Michael Smith, Deputy Chairman of NZ Golf Inc., gives some thoughts on the relevance of golf today.
I suspect there would be many reading this article who are old enough to remember the days when we dressed in our finest when travelling, whether by land, sea or air. Today the dress code for travel is way more relaxed, comfortable and practical. You don't have to be too old to recognise that the age old business of ferrying passengers by taxi has been tipped on its head by a phone app.
One of the largest publishing entities on the planet has no writers, but rather allows authors and individuals to post their own content using their platform. One of the largest retailers on the planet has no stock of its own nor warehousing, but co-ordinates buyers and sellers and delivery through an online process.
The challenge for the wonderful game we enjoy is to recognise the disruptive risks to the popularity of participation. The related challenge is to ensure that we can be flexible enough to refresh the way our game is offered to retain its relevance. The burning platform is the average age of the member of a golf club in New Zealand gradually increasing year on year and currently sitting around mid-60s.

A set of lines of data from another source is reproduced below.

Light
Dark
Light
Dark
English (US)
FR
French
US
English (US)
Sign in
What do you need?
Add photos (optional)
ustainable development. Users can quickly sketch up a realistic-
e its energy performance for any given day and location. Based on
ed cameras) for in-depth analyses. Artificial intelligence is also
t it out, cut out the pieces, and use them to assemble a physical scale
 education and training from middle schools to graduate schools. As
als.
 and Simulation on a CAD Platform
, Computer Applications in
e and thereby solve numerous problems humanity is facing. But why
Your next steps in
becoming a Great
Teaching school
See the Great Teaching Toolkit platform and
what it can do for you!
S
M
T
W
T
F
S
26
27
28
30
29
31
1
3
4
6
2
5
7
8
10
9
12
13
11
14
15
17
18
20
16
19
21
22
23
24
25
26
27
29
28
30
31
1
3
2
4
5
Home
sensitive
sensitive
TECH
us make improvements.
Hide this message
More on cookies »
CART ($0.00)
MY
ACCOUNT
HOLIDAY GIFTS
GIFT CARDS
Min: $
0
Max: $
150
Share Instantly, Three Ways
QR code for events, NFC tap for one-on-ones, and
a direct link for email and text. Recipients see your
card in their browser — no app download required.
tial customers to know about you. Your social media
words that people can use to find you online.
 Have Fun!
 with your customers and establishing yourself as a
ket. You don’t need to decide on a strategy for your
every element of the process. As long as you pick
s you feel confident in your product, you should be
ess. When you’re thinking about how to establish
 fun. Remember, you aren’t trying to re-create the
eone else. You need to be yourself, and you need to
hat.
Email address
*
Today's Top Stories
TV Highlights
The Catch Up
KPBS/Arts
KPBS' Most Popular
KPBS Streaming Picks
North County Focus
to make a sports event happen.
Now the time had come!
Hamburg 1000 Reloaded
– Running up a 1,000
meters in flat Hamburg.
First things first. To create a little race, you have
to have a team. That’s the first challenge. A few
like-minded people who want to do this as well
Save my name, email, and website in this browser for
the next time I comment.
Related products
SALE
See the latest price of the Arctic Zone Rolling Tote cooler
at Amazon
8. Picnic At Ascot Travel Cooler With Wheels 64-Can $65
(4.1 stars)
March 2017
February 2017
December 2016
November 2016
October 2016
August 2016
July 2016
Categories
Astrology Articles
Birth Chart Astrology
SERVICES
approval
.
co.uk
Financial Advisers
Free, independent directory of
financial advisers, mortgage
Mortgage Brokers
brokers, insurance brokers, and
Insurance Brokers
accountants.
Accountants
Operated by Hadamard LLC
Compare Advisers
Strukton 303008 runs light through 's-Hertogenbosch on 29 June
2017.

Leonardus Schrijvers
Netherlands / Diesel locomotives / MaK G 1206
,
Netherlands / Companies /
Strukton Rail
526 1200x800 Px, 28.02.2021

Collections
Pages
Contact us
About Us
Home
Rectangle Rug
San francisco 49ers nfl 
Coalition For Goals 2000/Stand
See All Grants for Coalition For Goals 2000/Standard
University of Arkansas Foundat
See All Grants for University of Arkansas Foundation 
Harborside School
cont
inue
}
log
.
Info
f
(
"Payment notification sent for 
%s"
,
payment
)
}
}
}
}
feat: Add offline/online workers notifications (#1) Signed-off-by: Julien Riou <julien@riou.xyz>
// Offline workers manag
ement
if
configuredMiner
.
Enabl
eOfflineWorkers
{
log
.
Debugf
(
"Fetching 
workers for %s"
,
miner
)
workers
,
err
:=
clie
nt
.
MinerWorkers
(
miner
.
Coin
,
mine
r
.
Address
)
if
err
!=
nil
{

To a certain extent one of the beautiful features of golf serves to mask one of the biggest threats. That is, that with the handicap system unique to our game, players of all ability and, in particular, age, can enjoy the game deep into their twilight years. To examine the numbers of members of golf clubs without regard to the age and proximity to the very edge of the burning platform is shades of King Canute vainly trying to command the waves.
As well as the struggle of retaining golf as a relevant option for time hungry millennials, many courses are faced with the issue of continued sustainability. There are a number of contributors, ranging from dwindling membership to courses on Council owned land, where a range of geo-political pressures from population growth to balance sheet pressure have bought scrutiny to relatively large tracts of land occupied by urban golf courses. There is a perception that golf is a sport for the well-heeled elite, which is not helpful in arguing the case for retention of critical golf infrastructure. The viability of on-course facilities and café and bar type facilities especially, is a challenge.
Clubhouses and courses that are set up as multi-functional type facilities make a lot of sense. By way of example, the Balmacewen Tennis Club is comfortably situated now in the beautiful grounds of the Otago Golf Club and sharing bar catering clubhouse facilities. The outcome has multi-layer benefits, including young families using the facilities and recreating in a golf club environment. The Old Course at St Andrews has public walkways allowing community access. To retain the privilege of having courses on Council land, we rapidly need to make the facilities more inclusive of a broader range of recreational facilities than solely golf.
We need to collectively challenge the relevance of features of our game and our clubs which may be an impediment to attract or retain younger participants. There are any number of examples where the passage of time has overtaken outdated conventions.
A common issue for younger people is pressure of time. There are any number of examples of shorter forms of our traditional games which have proved to be very popular and, in some cases, game changing - cricket, rugby, rugby league. Golf should be no exception and yet we have clubs still who are allergic to nine hole memberships and clubs where nine hole membership whilst allowed, don't have full membership rights like voting, etc.
We have challenges with the relevance of outdated dress codes. We need to very carefully examine the rationale between trying to justify the very smart collarless Tiger Woods Nike T-shirt being unacceptable in the clubhouse where the cheap and nasty $20 collared T-shirt is acceptable. Sandals and jandals in summer ought not to be an issue. The hash tags around dress code ought to be appropriate and relevant and having respect for the institution of both the game and the club. But respect is earned, not prescribed and an example of expectation is way better than a stop sign with a list at the door in terms of a welcome.
Tradition can and does form a very important part of the fabric and history of where our game has come from. Continuing to prescribe traditions in the face of challenges to the relevancy of our game and how we deliver it, runs close to offending the old adage of doing the same things the same way and expecting a different result. What is important is retention of the respect for not only the traditions, but those who have worked, strategized, volunteered and done all that is required to facilitate the evolution of the game to where it is today. Respect is earned, not prescribed. Our club facilities need to be welcoming and a good club culture will ensure that those facilities and services and the people who have and continue to provide them, are respected, along with the important and relevant traditions of the game.
Our game faces some fundamentally important issues. Some of the answers to which may reside in our members and participants as an untapped resource. We need to be brave enough to listen to the players as owners of the game, particularly the younger ones and encourage thought leadership from within.